Contemporary Music Media Review Print



Vittorio Giannini: Psalm 130

October 4, 2005 - Williamsburg, MA:


Vittorio Giannini: Psalm 130; John Carbon: "Endangered Species"; & William Thomas McKinley: Passacaglia. Richard Fredrickson, doublebass, Slovak Radio Orchestra, Kirk Trevor, conductor. MMC 2138, ©2005 (46:54). $14.95 + shipping, available from http://www.mmcrecordings.com/ [inactive 10/09].

This CD has a North Carolina connection: the composer of the opening piece was the first Director of the NC School of the Arts. Unfortunately, his tenure was prematurely terminated by a heart attack that took his life, and the school and legacy of 20th-century musical compositions thereby both undoubtedly suffered a significant loss.

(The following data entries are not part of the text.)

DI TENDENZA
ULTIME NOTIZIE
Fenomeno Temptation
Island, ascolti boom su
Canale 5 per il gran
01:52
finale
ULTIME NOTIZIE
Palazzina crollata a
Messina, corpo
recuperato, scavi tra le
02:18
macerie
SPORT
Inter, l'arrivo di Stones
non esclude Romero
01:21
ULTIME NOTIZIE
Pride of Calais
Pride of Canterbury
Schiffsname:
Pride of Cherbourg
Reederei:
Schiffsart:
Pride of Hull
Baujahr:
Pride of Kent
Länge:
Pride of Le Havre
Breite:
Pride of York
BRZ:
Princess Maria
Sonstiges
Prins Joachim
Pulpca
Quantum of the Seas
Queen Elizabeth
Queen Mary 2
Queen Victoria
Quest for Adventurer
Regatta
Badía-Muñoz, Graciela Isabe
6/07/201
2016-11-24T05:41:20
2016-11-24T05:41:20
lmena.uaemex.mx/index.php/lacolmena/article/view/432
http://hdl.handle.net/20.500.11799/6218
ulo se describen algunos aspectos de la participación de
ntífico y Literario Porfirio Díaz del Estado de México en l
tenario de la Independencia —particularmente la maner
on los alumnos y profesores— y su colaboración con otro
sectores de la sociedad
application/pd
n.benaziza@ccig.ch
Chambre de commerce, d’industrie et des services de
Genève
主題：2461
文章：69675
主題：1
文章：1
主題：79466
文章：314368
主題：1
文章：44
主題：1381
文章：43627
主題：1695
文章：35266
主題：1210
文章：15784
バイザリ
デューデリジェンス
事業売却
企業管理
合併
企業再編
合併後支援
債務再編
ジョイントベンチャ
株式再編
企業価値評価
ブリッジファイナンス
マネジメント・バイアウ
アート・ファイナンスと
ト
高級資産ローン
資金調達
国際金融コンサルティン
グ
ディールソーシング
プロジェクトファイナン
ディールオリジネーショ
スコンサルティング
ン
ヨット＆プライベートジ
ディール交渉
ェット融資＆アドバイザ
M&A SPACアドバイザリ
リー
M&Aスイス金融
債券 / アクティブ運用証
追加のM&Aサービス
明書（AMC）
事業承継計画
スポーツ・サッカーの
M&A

This CD offers first recordings, and two of the works were composed for the performer. Giannini's work was written in 1963 for the other major doublebass proponent, Gary Karr, who like Fredrickson works hard not only to advance his own career but also to increase the solo repertoire for this instrument.

All of the music is eminently approachable, highly lyrical, and most enjoyable. Giannini's piece, a "rhapsodic commentary" on the text of the psalm that opens with "Out of the depths my soul cries unto Thee," has moments that resemble some of the great late-Romantic cello concertos, like Dvorák's and Elgar's. The Carbon and McKinley works are more distinctively 20th-century in their accompanying instrumentation and more unusual effects, and both have moments that bring the compositions of Leonard Bernstein to mind. For the tracking, the McKinley is subdivided into its Theme, the [10] Variations, and the Finale.

The accompanying booklet has copious – not to say exhaustive – and well-written notes including detailed capsule bios of the composers and analyses of the compositions, featuring comments by the composers in the case of the latter two, as well as bios of the soloist and the conductor. The notes on Giannini are by Walter Simmons, author of Voices in the Wilderness, reviewed by this writer in these pages. Deep and intellectual though it tends to be, it is a model to emulate; having composers' own takes on the fruits of their labors is always fascinating.

The performances are outstanding, as is the sound quality. Fredrickson brings out both the soul and the greater-than-imagined solo-role potential and versatility of his instrument, and the orchestral accompaniment is balanced and supportive. My sole "beef" is that the total playing time is so brief. (Is the fact that it is nowhere printed in the booklet a reflection of the manufacturer's embarrassment?) Fredrickson surely must have another work in his library or repertoire that would have complemented these and that he could have dusted off to fill out the disk and bring it more in line with customary contemporary lengths. Nonetheless, this CD is very highly recommended.